In his April 17 statement, Assembly Member Gottfried said:
“Too many New Yorkers are finding it harder and harder to make ends meet, particularly when it comes to the increasingly high cost of housing. With landlords realizing huge cost savings in the past year, as Thursday’s Rent Guidelines Board report confirms, it’s time for the Board to pass those savings on to tenants.
“The Rent Guidelines Board must end its business-as-usual practice of granting automatic rent hikes to real estate interests every year. The RGB’s own study shows that freezing or lowering rents for a million rent-stabilized households is an appropriate and responsible step that will help keep city living affordable for millions of New Yorkers without subjecting property owners to any financial burden.
“Last year, the RGB ignored calls for a rent freeze, and it turns out the increases they allowed gave landlords a windfall higher than their costs, which the RGB now shows have stayed virtually flat. It’s overdue to give families some relief.”
The New York City Rent Guidelines Board is a nine-member panel that establishes rent adjustments every year for the approximately one million apartments in the city that are subject to the Rent Stabilization Law. The RGB’s members are appointed by the New York City Mayor. The RGB holds an annual series of public meetings and hearings before determining adjustments for one-year and two-year leases on rent-stabilized dwelling units.

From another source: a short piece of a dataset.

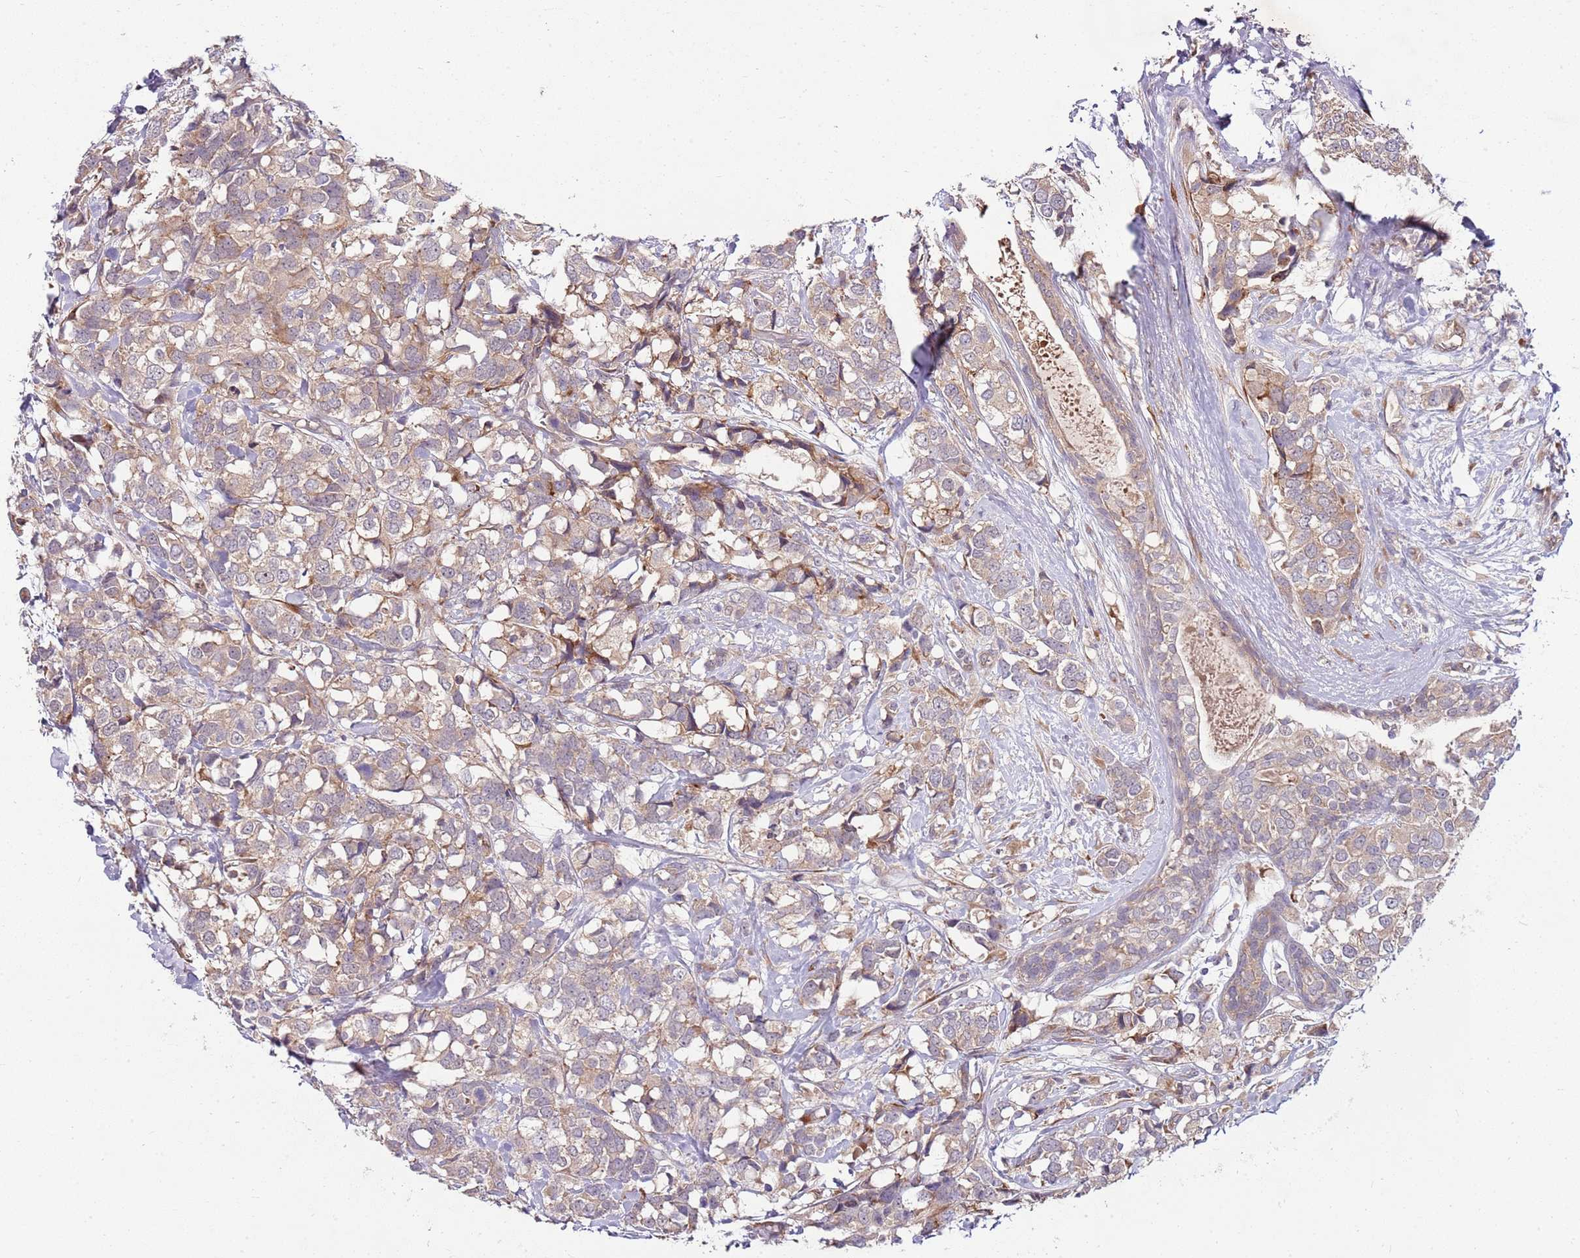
{"staining": {"intensity": "weak", "quantity": "25%-75%", "location": "cytoplasmic/membranous"}, "tissue": "breast cancer", "cell_type": "Tumor cells", "image_type": "cancer", "snomed": [{"axis": "morphology", "description": "Lobular carcinoma"}, {"axis": "topography", "description": "Breast"}], "caption": "Tumor cells show low levels of weak cytoplasmic/membranous expression in approximately 25%-75% of cells in human lobular carcinoma (breast).", "gene": "FBXL22", "patient": {"sex": "female", "age": 59}}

In 2014, the RGB gave landlords a 1% increase for one-year leases and a 2.75% hike for two year leases.
Each year, RGB staff conducts research on economic conditions in the city’s housing market, including the costs of operating and maintaining apartments, obtaining financing, supply of housing stock, and cost-of-living indices. As part of this effort, the RGB issued Thursday’s report, 2015 Price Index of Operating Costs, which showed annual operating costs’ for owners of rent-stabilized units increased by approximately 0.5% – the lowest such increase since 2002 – with costs for landlords in many areas actually declining.